The Bayesian-brain hypothesis starts from a simple premise: to interact with the world, a brain must infer hidden causes from noisy observations. This module introduces Bayes’ theorem, the frequentist-Bayesian divide, generative vs. discriminative models, and the idea of a belief as a probability distribution over states of the world — the conceptual scaffolding for modules 1–8.

1. Bayes’ Theorem

For hidden cause H and observation D:

\[ P(H\mid D) \;=\; \frac{P(D\mid H)\,P(H)}{P(D)},\qquad P(D) = \int P(D\mid H')P(H')\,dH' \]

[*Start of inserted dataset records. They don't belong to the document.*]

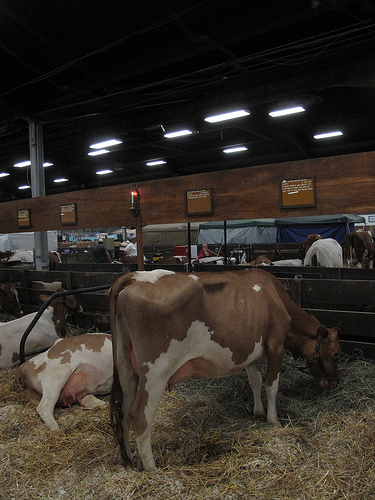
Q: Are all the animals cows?
A: Yes, all the animals are cows.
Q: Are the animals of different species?
A: No, all the animals are cows.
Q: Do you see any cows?
A: Yes, there is a cow.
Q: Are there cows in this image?
A: Yes, there is a cow.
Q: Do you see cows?
A: Yes, there is a cow.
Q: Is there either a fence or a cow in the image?
A: Yes, there is a cow.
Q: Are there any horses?
A: No, there are no horses.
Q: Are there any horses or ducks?
A: No, there are no horses or ducks.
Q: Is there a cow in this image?
A: Yes, there is a cow.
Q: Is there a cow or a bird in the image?
A: Yes, there is a cow.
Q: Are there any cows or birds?
A: Yes, there is a cow.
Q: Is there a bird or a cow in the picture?
A: Yes, there is a cow.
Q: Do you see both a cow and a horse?
A: No, there is a cow but no horses.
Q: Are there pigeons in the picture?
A: No, there are no pigeons.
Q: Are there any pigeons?
A: No, there are no pigeons.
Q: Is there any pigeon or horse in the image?
A: No, there are no pigeons or horses.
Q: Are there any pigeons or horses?
A: No, there are no pigeons or horses.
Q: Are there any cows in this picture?
A: Yes, there is a cow.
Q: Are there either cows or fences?
A: Yes, there is a cow.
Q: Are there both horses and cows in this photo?
A: No, there is a cow but no horses.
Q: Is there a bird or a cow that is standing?
A: Yes, the cow is standing.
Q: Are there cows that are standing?
A: Yes, there is a cow that is standing.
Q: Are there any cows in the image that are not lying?
A: Yes, there is a cow that is standing.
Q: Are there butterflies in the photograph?
A: No, there are no butterflies.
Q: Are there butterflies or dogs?
A: No, there are no butterflies or dogs.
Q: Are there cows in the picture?
A: Yes, there is a cow.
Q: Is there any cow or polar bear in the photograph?
A: Yes, there is a cow.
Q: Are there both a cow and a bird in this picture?
A: No, there is a cow but no birds.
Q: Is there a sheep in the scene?
A: No, there is no sheep.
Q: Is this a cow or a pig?
A: This is a cow.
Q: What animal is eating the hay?
A: The cow is eating the hay.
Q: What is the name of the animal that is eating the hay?
A: The animal is a cow.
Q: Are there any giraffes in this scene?
A: No, there are no giraffes.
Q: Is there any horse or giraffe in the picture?
A: No, there are no giraffes or horses.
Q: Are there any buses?
A: No, there are no buses.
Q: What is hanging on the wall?
A: The sign is hanging on the wall.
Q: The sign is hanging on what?
A: The sign is hanging on the wall.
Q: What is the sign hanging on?
A: The sign is hanging on the wall.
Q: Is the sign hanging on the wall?
A: Yes, the sign is hanging on the wall.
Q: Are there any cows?
A: Yes, there is a cow.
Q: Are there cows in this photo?
A: Yes, there is a cow.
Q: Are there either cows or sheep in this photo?
A: Yes, there is a cow.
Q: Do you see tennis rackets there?
A: No, there are no tennis rackets.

Four standard terms: prior P(H) is what the agent believed before the observation; the likelihoodP(D|H) is how probable the observation is given each hypothesis; the evidence P(D) is a normaliser; the posterior P(H|D) is the updated belief. Sequential observations compound by iterative update: yesterday’s posterior is today’s prior.

2. Beliefs as Distributions

Unlike the binary “I believe X” of everyday talk, Bayesian beliefs are continuous distributions: P(θ) assigns probability mass to each possible value of the world parameter. The mean tells you best guess; the variance tells you confidence. Updating a belief is updating a distribution, not flipping a boolean. This is the essential conceptual move of the Bayesian brain.

3. Generative vs. Discriminative

A generative model represents P(D, H) — how observations arise from causes. A discriminative model represents only P(H|D) — the conditional classifier. Generative models can reason in reverse, produce data, reason about counterfactuals, and support active exploration (M5). Deep learning defaulted to discriminative models until the diffusion/generative-AI turn of the 2020s; the Bayesian brain has been generative throughout.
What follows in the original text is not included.